Chip and PIN is the standard in most of the world at this point, and not surprisingly, most of the world’s credit card fraud has shifted to the USA as we sit around and wait. I suppose I shouldn’t be surprised in a country where so comparatively few people possess passports as a percentage of the population and therefore aren’t exposed to Chip & PIN card usage in other countries, but I have to admit…..I’m disappointed. (Image courtesy of Shutterstock.com)

It isn’t lost on me that a massive investment in charging infrastructure is required to make the shift to Chip & PIN, but I really thought that by now, most of the banks and a solid cadre of consumers would be on board.

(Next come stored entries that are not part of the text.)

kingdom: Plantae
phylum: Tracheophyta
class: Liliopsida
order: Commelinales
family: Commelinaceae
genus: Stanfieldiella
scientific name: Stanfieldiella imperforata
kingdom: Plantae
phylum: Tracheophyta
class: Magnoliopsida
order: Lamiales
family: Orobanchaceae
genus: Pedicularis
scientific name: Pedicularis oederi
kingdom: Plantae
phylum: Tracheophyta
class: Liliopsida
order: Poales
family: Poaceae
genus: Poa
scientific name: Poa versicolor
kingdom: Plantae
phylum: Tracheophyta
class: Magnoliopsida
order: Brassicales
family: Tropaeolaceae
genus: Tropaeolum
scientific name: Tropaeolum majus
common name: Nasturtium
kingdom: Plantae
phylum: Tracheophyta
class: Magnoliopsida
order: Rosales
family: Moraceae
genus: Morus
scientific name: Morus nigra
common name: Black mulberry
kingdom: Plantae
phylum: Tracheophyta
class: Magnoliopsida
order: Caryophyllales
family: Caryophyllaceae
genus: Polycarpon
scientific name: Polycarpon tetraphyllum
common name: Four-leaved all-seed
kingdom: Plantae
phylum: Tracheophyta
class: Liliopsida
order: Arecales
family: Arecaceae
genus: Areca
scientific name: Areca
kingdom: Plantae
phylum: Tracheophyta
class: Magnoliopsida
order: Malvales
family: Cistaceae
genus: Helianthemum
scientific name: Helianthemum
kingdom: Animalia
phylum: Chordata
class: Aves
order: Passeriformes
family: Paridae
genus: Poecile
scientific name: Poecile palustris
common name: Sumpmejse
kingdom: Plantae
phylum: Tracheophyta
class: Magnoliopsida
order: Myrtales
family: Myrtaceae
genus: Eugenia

I suppose I have no better example of the shift in perceptions required to move Chip & PIN forward than this. There’s a Wal-Mart I’ve shopped at in the past that literally will not accept a swipe from a card that has an EMV chip embedded. Over the holiday, I visited a small Wal-Mart in a place that shall remain nameless, and just plopped my chip card into the chip reader out of habit. The cashier looked at me like I had eight heads. After staring at it for a few moments with nothing happening, I just removed the card and swiped it. The transaction processed in seconds. We have a long way to go between now and October.